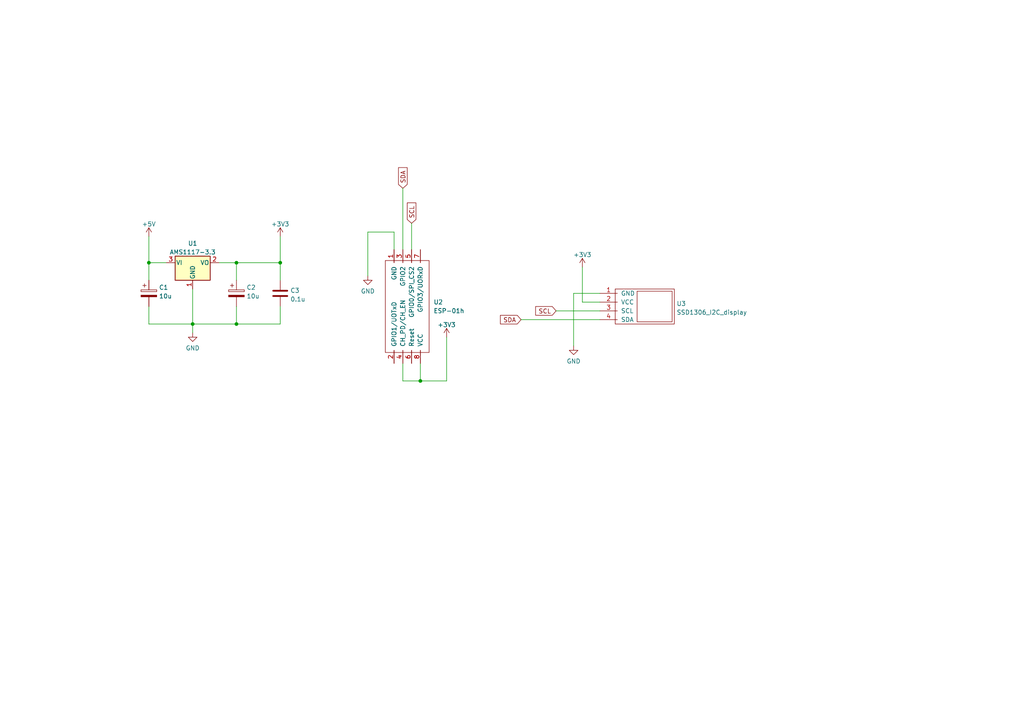
<source format=kicad_sch>
(kicad_sch (version 20211123) (generator eeschema)

  (uuid e63e39d7-6ac0-4ffd-8aa3-1841a4541b55)

  (paper "A4")

  (title_block
    (title "ESP01 w SSD1306")
    (date "2022-09-18")
    (rev "0.1")
  )

  

  (junction (at 68.58 93.98) (diameter 0) (color 0 0 0 0)
    (uuid 0d468d78-3235-40d4-aee5-65c70770ba1d)
  )
  (junction (at 121.92 110.49) (diameter 0) (color 0 0 0 0)
    (uuid 234a19cc-c22a-4567-84d7-c9068458a261)
  )
  (junction (at 55.88 93.98) (diameter 0) (color 0 0 0 0)
    (uuid 98187743-6007-434b-beb5-679586b77cfb)
  )
  (junction (at 43.18 76.2) (diameter 0) (color 0 0 0 0)
    (uuid bb5a2b4c-2f61-4999-841f-465d640eabda)
  )
  (junction (at 68.58 76.2) (diameter 0) (color 0 0 0 0)
    (uuid d6a0720b-f931-45b4-b09d-7af773a96416)
  )
  (junction (at 81.28 76.2) (diameter 0) (color 0 0 0 0)
    (uuid e7cb7bc1-2d67-4af7-b28d-d561be0de79a)
  )

  (wire (pts (xy 55.88 93.98) (xy 55.88 96.52))
    (stroke (width 0) (type default) (color 0 0 0 0))
    (uuid 00703a34-ab8c-4fe5-8ea3-45fdfe657095)
  )
  (wire (pts (xy 173.99 85.09) (xy 166.37 85.09))
    (stroke (width 0) (type default) (color 0 0 0 0))
    (uuid 08951399-3dbd-4830-9478-6c80670a7e45)
  )
  (wire (pts (xy 116.84 110.49) (xy 116.84 105.41))
    (stroke (width 0) (type default) (color 0 0 0 0))
    (uuid 0c317448-ce57-4db9-a21b-0b86cdfbda88)
  )
  (wire (pts (xy 55.88 93.98) (xy 68.58 93.98))
    (stroke (width 0) (type default) (color 0 0 0 0))
    (uuid 2638f84b-4552-4886-a606-4f5120abc7c3)
  )
  (wire (pts (xy 43.18 76.2) (xy 43.18 81.28))
    (stroke (width 0) (type default) (color 0 0 0 0))
    (uuid 3a793dc4-8d49-4400-ba34-17b47bd8e370)
  )
  (wire (pts (xy 168.91 87.63) (xy 168.91 77.47))
    (stroke (width 0) (type default) (color 0 0 0 0))
    (uuid 412488c3-13b7-4cf8-8c58-0304d4e5151b)
  )
  (wire (pts (xy 63.5 76.2) (xy 68.58 76.2))
    (stroke (width 0) (type default) (color 0 0 0 0))
    (uuid 413ec718-fa89-4703-9c8d-09a4b10d0deb)
  )
  (wire (pts (xy 55.88 83.82) (xy 55.88 93.98))
    (stroke (width 0) (type default) (color 0 0 0 0))
    (uuid 440f8abc-222e-4851-9c5a-bb2567db1038)
  )
  (wire (pts (xy 114.3 67.31) (xy 106.68 67.31))
    (stroke (width 0) (type default) (color 0 0 0 0))
    (uuid 4b037cb4-52c0-4073-8911-d1899fddecbc)
  )
  (wire (pts (xy 81.28 76.2) (xy 81.28 81.28))
    (stroke (width 0) (type default) (color 0 0 0 0))
    (uuid 4d05c369-1610-41df-b27b-85c5053c96b1)
  )
  (wire (pts (xy 161.29 90.17) (xy 173.99 90.17))
    (stroke (width 0) (type default) (color 0 0 0 0))
    (uuid 640a57b1-c089-43e1-adb4-6c50a96856b8)
  )
  (wire (pts (xy 129.54 110.49) (xy 129.54 97.79))
    (stroke (width 0) (type default) (color 0 0 0 0))
    (uuid 6b7e3aa4-c63e-47ec-9c2b-2d6b632b3361)
  )
  (wire (pts (xy 106.68 67.31) (xy 106.68 80.01))
    (stroke (width 0) (type default) (color 0 0 0 0))
    (uuid 6eac18c8-4e96-4799-97cb-b578f159a843)
  )
  (wire (pts (xy 116.84 54.61) (xy 116.84 72.39))
    (stroke (width 0) (type default) (color 0 0 0 0))
    (uuid 7541ecb9-70ed-493a-9ea6-9cf2bc588ef6)
  )
  (wire (pts (xy 68.58 76.2) (xy 68.58 81.28))
    (stroke (width 0) (type default) (color 0 0 0 0))
    (uuid 843d61ea-96bc-459b-8838-29a68e6f42e4)
  )
  (wire (pts (xy 119.38 64.77) (xy 119.38 72.39))
    (stroke (width 0) (type default) (color 0 0 0 0))
    (uuid 854e2cfa-dd14-42c7-a698-541c81454216)
  )
  (wire (pts (xy 121.92 105.41) (xy 121.92 110.49))
    (stroke (width 0) (type default) (color 0 0 0 0))
    (uuid 88f033d8-9eee-455d-bd33-62e2c15c9036)
  )
  (wire (pts (xy 121.92 110.49) (xy 116.84 110.49))
    (stroke (width 0) (type default) (color 0 0 0 0))
    (uuid 98eb3f75-4d9b-4ccf-90b3-5666550fb465)
  )
  (wire (pts (xy 81.28 68.58) (xy 81.28 76.2))
    (stroke (width 0) (type default) (color 0 0 0 0))
    (uuid a0c68bf7-691f-488e-bc71-403cecec21a4)
  )
  (wire (pts (xy 68.58 93.98) (xy 68.58 88.9))
    (stroke (width 0) (type default) (color 0 0 0 0))
    (uuid a552d66d-f538-4918-bff7-19edd54ef198)
  )
  (wire (pts (xy 43.18 76.2) (xy 43.18 68.58))
    (stroke (width 0) (type default) (color 0 0 0 0))
    (uuid a7d20def-772a-42c9-bbcc-08c4bdf960bb)
  )
  (wire (pts (xy 151.13 92.71) (xy 173.99 92.71))
    (stroke (width 0) (type default) (color 0 0 0 0))
    (uuid ade9a917-f56b-4b4e-8223-d4a15c0de94f)
  )
  (wire (pts (xy 43.18 93.98) (xy 55.88 93.98))
    (stroke (width 0) (type default) (color 0 0 0 0))
    (uuid bd718131-cfdc-4e79-add5-03f71f4d2ea3)
  )
  (wire (pts (xy 81.28 88.9) (xy 81.28 93.98))
    (stroke (width 0) (type default) (color 0 0 0 0))
    (uuid bd994d05-0a86-4dc4-96d9-b73ccb7fcf84)
  )
  (wire (pts (xy 81.28 93.98) (xy 68.58 93.98))
    (stroke (width 0) (type default) (color 0 0 0 0))
    (uuid becca6b3-f158-44e6-9f28-7f490fd3317f)
  )
  (wire (pts (xy 173.99 87.63) (xy 168.91 87.63))
    (stroke (width 0) (type default) (color 0 0 0 0))
    (uuid c14d7200-f91c-4b1f-9467-64c3336c7ef2)
  )
  (wire (pts (xy 121.92 110.49) (xy 129.54 110.49))
    (stroke (width 0) (type default) (color 0 0 0 0))
    (uuid cb07c7e0-fc25-46d4-aeb6-ee3123a38520)
  )
  (wire (pts (xy 114.3 72.39) (xy 114.3 67.31))
    (stroke (width 0) (type default) (color 0 0 0 0))
    (uuid dd546e6f-4429-48b7-9308-c650e538ed3c)
  )
  (wire (pts (xy 166.37 85.09) (xy 166.37 100.33))
    (stroke (width 0) (type default) (color 0 0 0 0))
    (uuid de13c54d-72ee-48e8-8855-df5c7984ca5c)
  )
  (wire (pts (xy 48.26 76.2) (xy 43.18 76.2))
    (stroke (width 0) (type default) (color 0 0 0 0))
    (uuid edfd2681-1660-471b-a1d2-c3d43b997978)
  )
  (wire (pts (xy 43.18 88.9) (xy 43.18 93.98))
    (stroke (width 0) (type default) (color 0 0 0 0))
    (uuid f9cf9d25-94ca-4169-b7de-07c1cc4231f2)
  )
  (wire (pts (xy 68.58 76.2) (xy 81.28 76.2))
    (stroke (width 0) (type default) (color 0 0 0 0))
    (uuid feee3fd3-d815-42ec-b6c7-b055da8ed2c5)
  )

  (global_label "SCL" (shape input) (at 119.38 64.77 90) (fields_autoplaced)
    (effects (font (size 1.27 1.27)) (justify left))
    (uuid 1cb04a09-2170-4553-aa97-cddc7ca5b52d)
    (property "Intersheet References" "${INTERSHEET_REFS}" (id 0) (at 119.3006 58.8493 90)
      (effects (font (size 1.27 1.27)) (justify left) hide)
    )
  )
  (global_label "SDA" (shape input) (at 151.13 92.71 180) (fields_autoplaced)
    (effects (font (size 1.27 1.27)) (justify right))
    (uuid 6cac8c39-815f-4cff-9d09-f222b31d9be6)
    (property "Intersheet References" "${INTERSHEET_REFS}" (id 0) (at 145.1488 92.6306 0)
      (effects (font (size 1.27 1.27)) (justify right) hide)
    )
  )
  (global_label "SDA" (shape input) (at 116.84 54.61 90) (fields_autoplaced)
    (effects (font (size 1.27 1.27)) (justify left))
    (uuid 7d3ba617-4dc3-4457-bb3b-018683ba7e5e)
    (property "Intersheet References" "${INTERSHEET_REFS}" (id 0) (at 116.7606 48.6288 90)
      (effects (font (size 1.27 1.27)) (justify left) hide)
    )
  )
  (global_label "SCL" (shape input) (at 161.29 90.17 180) (fields_autoplaced)
    (effects (font (size 1.27 1.27)) (justify right))
    (uuid b81ef256-ef22-495d-8d9b-b4631c5f3b29)
    (property "Intersheet References" "${INTERSHEET_REFS}" (id 0) (at 155.3693 90.0906 0)
      (effects (font (size 1.27 1.27)) (justify right) hide)
    )
  )

  (symbol (lib_id "power:+3.3V") (at 81.28 68.58 0) (unit 1)
    (in_bom yes) (on_board yes) (fields_autoplaced)
    (uuid 00552838-e547-4db1-81e4-224598daa9f6)
    (property "Reference" "#PWR0107" (id 0) (at 81.28 72.39 0)
      (effects (font (size 1.27 1.27)) hide)
    )
    (property "Value" "+3.3V" (id 1) (at 81.28 65.0042 0))
    (property "Footprint" "" (id 2) (at 81.28 68.58 0)
      (effects (font (size 1.27 1.27)) hide)
    )
    (property "Datasheet" "" (id 3) (at 81.28 68.58 0)
      (effects (font (size 1.27 1.27)) hide)
    )
    (pin "1" (uuid 91d4a16d-06c7-4624-8996-ad3e9d06ec87))
  )

  (symbol (lib_id "Device:C") (at 81.28 85.09 0) (unit 1)
    (in_bom yes) (on_board yes) (fields_autoplaced)
    (uuid 017ace7d-49c3-4e45-ac38-c7d2fd7c2434)
    (property "Reference" "C3" (id 0) (at 84.201 84.2553 0)
      (effects (font (size 1.27 1.27)) (justify left))
    )
    (property "Value" "0.1u" (id 1) (at 84.201 86.7922 0)
      (effects (font (size 1.27 1.27)) (justify left))
    )
    (property "Footprint" "My_Misc:C_Disc_D3.0mm_W1.6mm_P2.50mm_larg" (id 2) (at 82.2452 88.9 0)
      (effects (font (size 1.27 1.27)) hide)
    )
    (property "Datasheet" "~" (id 3) (at 81.28 85.09 0)
      (effects (font (size 1.27 1.27)) hide)
    )
    (pin "1" (uuid 1b1d5317-4be6-47e1-90ae-29e47d6d0f52))
    (pin "2" (uuid 1be04766-0f6f-4bf5-86dc-41afb42f31d9))
  )

  (symbol (lib_id "power:GND") (at 106.68 80.01 0) (unit 1)
    (in_bom yes) (on_board yes) (fields_autoplaced)
    (uuid 01eb9bdd-a337-4673-a2b0-d209aebe8932)
    (property "Reference" "#PWR0103" (id 0) (at 106.68 86.36 0)
      (effects (font (size 1.27 1.27)) hide)
    )
    (property "Value" "GND" (id 1) (at 106.68 84.4534 0))
    (property "Footprint" "" (id 2) (at 106.68 80.01 0)
      (effects (font (size 1.27 1.27)) hide)
    )
    (property "Datasheet" "" (id 3) (at 106.68 80.01 0)
      (effects (font (size 1.27 1.27)) hide)
    )
    (pin "1" (uuid 00e4ff99-836d-45e1-bf44-9ede0f47c204))
  )

  (symbol (lib_id "power:+3.3V") (at 129.54 97.79 0) (unit 1)
    (in_bom yes) (on_board yes) (fields_autoplaced)
    (uuid 1e13d6b0-17d8-4f6b-92bc-eb021880cd51)
    (property "Reference" "#PWR0104" (id 0) (at 129.54 101.6 0)
      (effects (font (size 1.27 1.27)) hide)
    )
    (property "Value" "+3.3V" (id 1) (at 129.54 94.2142 0))
    (property "Footprint" "" (id 2) (at 129.54 97.79 0)
      (effects (font (size 1.27 1.27)) hide)
    )
    (property "Datasheet" "" (id 3) (at 129.54 97.79 0)
      (effects (font (size 1.27 1.27)) hide)
    )
    (pin "1" (uuid 82e3fc94-3ff9-4a01-ab77-4325528367c0))
  )

  (symbol (lib_id "power:+5V") (at 43.18 68.58 0) (unit 1)
    (in_bom yes) (on_board yes) (fields_autoplaced)
    (uuid 3b13a920-cc4e-404c-b1b4-4510a9f1672a)
    (property "Reference" "#PWR0105" (id 0) (at 43.18 72.39 0)
      (effects (font (size 1.27 1.27)) hide)
    )
    (property "Value" "+5V" (id 1) (at 43.18 65.0042 0))
    (property "Footprint" "" (id 2) (at 43.18 68.58 0)
      (effects (font (size 1.27 1.27)) hide)
    )
    (property "Datasheet" "" (id 3) (at 43.18 68.58 0)
      (effects (font (size 1.27 1.27)) hide)
    )
    (pin "1" (uuid a6537ebb-971a-4667-ad0a-f4e05df5f485))
  )

  (symbol (lib_id "My_Parts:SSD1306_I2C_display") (at 173.99 85.09 0) (unit 1)
    (in_bom yes) (on_board yes) (fields_autoplaced)
    (uuid 40165eda-4ba6-4565-9bb4-b9df6dbb08da)
    (property "Reference" "U3" (id 0) (at 196.215 88.0653 0)
      (effects (font (size 1.27 1.27)) (justify left))
    )
    (property "Value" "SSD1306_I2C_display" (id 1) (at 196.215 90.6022 0)
      (effects (font (size 1.27 1.27)) (justify left))
    )
    (property "Footprint" "My_Parts:SSD1306_I2C_0.96_OLED_display_large" (id 2) (at 179.705 82.55 0)
      (effects (font (size 1.27 1.27)) hide)
    )
    (property "Datasheet" "" (id 3) (at 179.705 82.55 0)
      (effects (font (size 1.27 1.27)) hide)
    )
    (pin "1" (uuid c830e3bc-dc64-4f65-8f47-3b106bae2807))
    (pin "2" (uuid 25d545dc-8f50-4573-922c-35ef5a2a3a19))
    (pin "3" (uuid 1e8701fc-ad24-40ea-846a-e3db538d6077))
    (pin "4" (uuid d5641ac9-9be7-46bf-90b3-6c83d852b5ba))
  )

  (symbol (lib_id "power:GND") (at 166.37 100.33 0) (unit 1)
    (in_bom yes) (on_board yes) (fields_autoplaced)
    (uuid 6b57d1f0-e39c-4e10-877e-87d046ef1ca7)
    (property "Reference" "#PWR0102" (id 0) (at 166.37 106.68 0)
      (effects (font (size 1.27 1.27)) hide)
    )
    (property "Value" "GND" (id 1) (at 166.37 104.7734 0))
    (property "Footprint" "" (id 2) (at 166.37 100.33 0)
      (effects (font (size 1.27 1.27)) hide)
    )
    (property "Datasheet" "" (id 3) (at 166.37 100.33 0)
      (effects (font (size 1.27 1.27)) hide)
    )
    (pin "1" (uuid 66006605-5e5d-4251-a272-e6c139326918))
  )

  (symbol (lib_id "Regulator_Linear:AMS1117-3.3") (at 55.88 76.2 0) (unit 1)
    (in_bom yes) (on_board yes) (fields_autoplaced)
    (uuid 755431c6-1f0f-4272-9db7-891d3d9ada0b)
    (property "Reference" "U1" (id 0) (at 55.88 70.5952 0))
    (property "Value" "AMS1117-3.3" (id 1) (at 55.88 73.1321 0))
    (property "Footprint" "Package_TO_SOT_SMD:SOT-223-3_TabPin2" (id 2) (at 55.88 71.12 0)
      (effects (font (size 1.27 1.27)) hide)
    )
    (property "Datasheet" "http://www.advanced-monolithic.com/pdf/ds1117.pdf" (id 3) (at 58.42 82.55 0)
      (effects (font (size 1.27 1.27)) hide)
    )
    (pin "1" (uuid bd827c8d-f539-4372-bec2-11d1e3e9614a))
    (pin "2" (uuid 0fca30f7-c307-4974-bdb2-4b2ecda205e8))
    (pin "3" (uuid 2cc9a15a-8e80-410e-81a5-82815b023e5b))
  )

  (symbol (lib_id "power:+3.3V") (at 168.91 77.47 0) (unit 1)
    (in_bom yes) (on_board yes) (fields_autoplaced)
    (uuid 80420a0d-53ba-4be4-b9a3-8c2223dbfa01)
    (property "Reference" "#PWR0101" (id 0) (at 168.91 81.28 0)
      (effects (font (size 1.27 1.27)) hide)
    )
    (property "Value" "+3.3V" (id 1) (at 168.91 73.8942 0))
    (property "Footprint" "" (id 2) (at 168.91 77.47 0)
      (effects (font (size 1.27 1.27)) hide)
    )
    (property "Datasheet" "" (id 3) (at 168.91 77.47 0)
      (effects (font (size 1.27 1.27)) hide)
    )
    (pin "1" (uuid 3d1b4b72-33ab-463a-81f8-af08de108647))
  )

  (symbol (lib_id "power:GND") (at 55.88 96.52 0) (unit 1)
    (in_bom yes) (on_board yes) (fields_autoplaced)
    (uuid 9497aad1-c1fe-4710-928d-07cf784fac20)
    (property "Reference" "#PWR0106" (id 0) (at 55.88 102.87 0)
      (effects (font (size 1.27 1.27)) hide)
    )
    (property "Value" "GND" (id 1) (at 55.88 100.9634 0))
    (property "Footprint" "" (id 2) (at 55.88 96.52 0)
      (effects (font (size 1.27 1.27)) hide)
    )
    (property "Datasheet" "" (id 3) (at 55.88 96.52 0)
      (effects (font (size 1.27 1.27)) hide)
    )
    (pin "1" (uuid 21e8b061-e079-4c1c-b04f-797d22773789))
  )

  (symbol (lib_id "Device:C_Polarized") (at 43.18 85.09 0) (unit 1)
    (in_bom yes) (on_board yes) (fields_autoplaced)
    (uuid ac1d3362-aa3b-4df9-9646-c59a3c17d8d3)
    (property "Reference" "C1" (id 0) (at 46.101 83.3663 0)
      (effects (font (size 1.27 1.27)) (justify left))
    )
    (property "Value" "10u" (id 1) (at 46.101 85.9032 0)
      (effects (font (size 1.27 1.27)) (justify left))
    )
    (property "Footprint" "My_Misc:CP_Radial_D5.0mm_P2.00mm_larger" (id 2) (at 44.1452 88.9 0)
      (effects (font (size 1.27 1.27)) hide)
    )
    (property "Datasheet" "~" (id 3) (at 43.18 85.09 0)
      (effects (font (size 1.27 1.27)) hide)
    )
    (pin "1" (uuid 6059449e-0ce4-4fb8-a38f-1d0b9295d2d1))
    (pin "2" (uuid afd3060b-0a35-46bf-b36c-abafefe21bbb))
  )

  (symbol (lib_id "Device:C_Polarized") (at 68.58 85.09 0) (unit 1)
    (in_bom yes) (on_board yes) (fields_autoplaced)
    (uuid dc4e3f36-1a63-403f-9b69-916253287a11)
    (property "Reference" "C2" (id 0) (at 71.501 83.3663 0)
      (effects (font (size 1.27 1.27)) (justify left))
    )
    (property "Value" "10u" (id 1) (at 71.501 85.9032 0)
      (effects (font (size 1.27 1.27)) (justify left))
    )
    (property "Footprint" "My_Misc:CP_Radial_D5.0mm_P2.00mm_larger" (id 2) (at 69.5452 88.9 0)
      (effects (font (size 1.27 1.27)) hide)
    )
    (property "Datasheet" "~" (id 3) (at 68.58 85.09 0)
      (effects (font (size 1.27 1.27)) hide)
    )
    (pin "1" (uuid 62ae2c82-2ad1-41ed-9743-d3d2ec745ecf))
    (pin "2" (uuid 18ef5ceb-fd26-4b49-bc51-043de8287239))
  )

  (symbol (lib_id "My_Arduino:ESP-01h") (at 114.3 72.39 0) (unit 1)
    (in_bom yes) (on_board yes)
    (uuid e9862dd4-26d2-4ddd-91fc-972d848045f5)
    (property "Reference" "U2" (id 0) (at 125.73 87.63 0)
      (effects (font (size 1.27 1.27)) (justify left))
    )
    (property "Value" "ESP-01h" (id 1) (at 125.73 90.1669 0)
      (effects (font (size 1.27 1.27)) (justify left))
    )
    (property "Footprint" "My_Arduino:ESP-01_w_pin_socket_large" (id 2) (at 125.095 59.69 90)
      (effects (font (size 1.27 1.27)) hide)
    )
    (property "Datasheet" "http://l0l.org.uk/2014/12/esp8266-modules-hardware-guide-gotta-catch-em-all/" (id 3) (at 125.095 59.69 90)
      (effects (font (size 1.27 1.27)) hide)
    )
    (pin "1" (uuid 31446a24-8ce7-4dca-ab0b-d907a8be5e8d))
    (pin "2" (uuid 5cab06cf-94fa-4c5d-abc1-110cb0208f01))
    (pin "3" (uuid 9ade8aaa-dfca-436d-be8a-be74784ef565))
    (pin "4" (uuid bc2b91cd-dad2-489e-a5a6-c25b0772eb90))
    (pin "5" (uuid a64a7c06-7057-47f9-be64-f537af3193b4))
    (pin "6" (uuid c884feb5-afbc-4baf-9f12-868c0ed27bc9))
    (pin "7" (uuid d633a4de-1388-46e7-ac55-24bd558a0816))
    (pin "8" (uuid 2e4a6d1a-b585-4ad5-95d8-aff8c32bcfec))
  )

  (sheet_instances
    (path "/" (page "1"))
  )

  (symbol_instances
    (path "/80420a0d-53ba-4be4-b9a3-8c2223dbfa01"
      (reference "#PWR0101") (unit 1) (value "+3.3V") (footprint "")
    )
    (path "/6b57d1f0-e39c-4e10-877e-87d046ef1ca7"
      (reference "#PWR0102") (unit 1) (value "GND") (footprint "")
    )
    (path "/01eb9bdd-a337-4673-a2b0-d209aebe8932"
      (reference "#PWR0103") (unit 1) (value "GND") (footprint "")
    )
    (path "/1e13d6b0-17d8-4f6b-92bc-eb021880cd51"
      (reference "#PWR0104") (unit 1) (value "+3.3V") (footprint "")
    )
    (path "/3b13a920-cc4e-404c-b1b4-4510a9f1672a"
      (reference "#PWR0105") (unit 1) (value "+5V") (footprint "")
    )
    (path "/9497aad1-c1fe-4710-928d-07cf784fac20"
      (reference "#PWR0106") (unit 1) (value "GND") (footprint "")
    )
    (path "/00552838-e547-4db1-81e4-224598daa9f6"
      (reference "#PWR0107") (unit 1) (value "+3.3V") (footprint "")
    )
    (path "/ac1d3362-aa3b-4df9-9646-c59a3c17d8d3"
      (reference "C1") (unit 1) (value "10u") (footprint "My_Misc:CP_Radial_D5.0mm_P2.00mm_larger")
    )
    (path "/dc4e3f36-1a63-403f-9b69-916253287a11"
      (reference "C2") (unit 1) (value "10u") (footprint "My_Misc:CP_Radial_D5.0mm_P2.00mm_larger")
    )
    (path "/017ace7d-49c3-4e45-ac38-c7d2fd7c2434"
      (reference "C3") (unit 1) (value "0.1u") (footprint "My_Misc:C_Disc_D3.0mm_W1.6mm_P2.50mm_larg")
    )
    (path "/755431c6-1f0f-4272-9db7-891d3d9ada0b"
      (reference "U1") (unit 1) (value "AMS1117-3.3") (footprint "Package_TO_SOT_SMD:SOT-223-3_TabPin2")
    )
    (path "/e9862dd4-26d2-4ddd-91fc-972d848045f5"
      (reference "U2") (unit 1) (value "ESP-01h") (footprint "My_Arduino:ESP-01_w_pin_socket_large")
    )
    (path "/40165eda-4ba6-4565-9bb4-b9df6dbb08da"
      (reference "U3") (unit 1) (value "SSD1306_I2C_display") (footprint "My_Parts:SSD1306_I2C_0.96_OLED_display_large")
    )
  )
)

</source>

> **What needs to be done**:
Output the material above exactly, but only from the line that carries "(wire (pts (xy 161.29" through the line that carries "(wire (pts (xy 116.84 54.61)".

> **Expected answer**:
  (wire (pts (xy 161.29 90.17) (xy 173.99 90.17))
    (stroke (width 0) (type default) (color 0 0 0 0))
    (uuid 640a57b1-c089-43e1-adb4-6c50a96856b8)
  )
  (wire (pts (xy 129.54 110.49) (xy 129.54 97.79))
    (stroke (width 0) (type default) (color 0 0 0 0))
    (uuid 6b7e3aa4-c63e-47ec-9c2b-2d6b632b3361)
  )
  (wire (pts (xy 106.68 67.31) (xy 106.68 80.01))
    (stroke (width 0) (type default) (color 0 0 0 0))
    (uuid 6eac18c8-4e96-4799-97cb-b578f159a843)
  )
  (wire (pts (xy 116.84 54.61) (xy 116.84 72.39))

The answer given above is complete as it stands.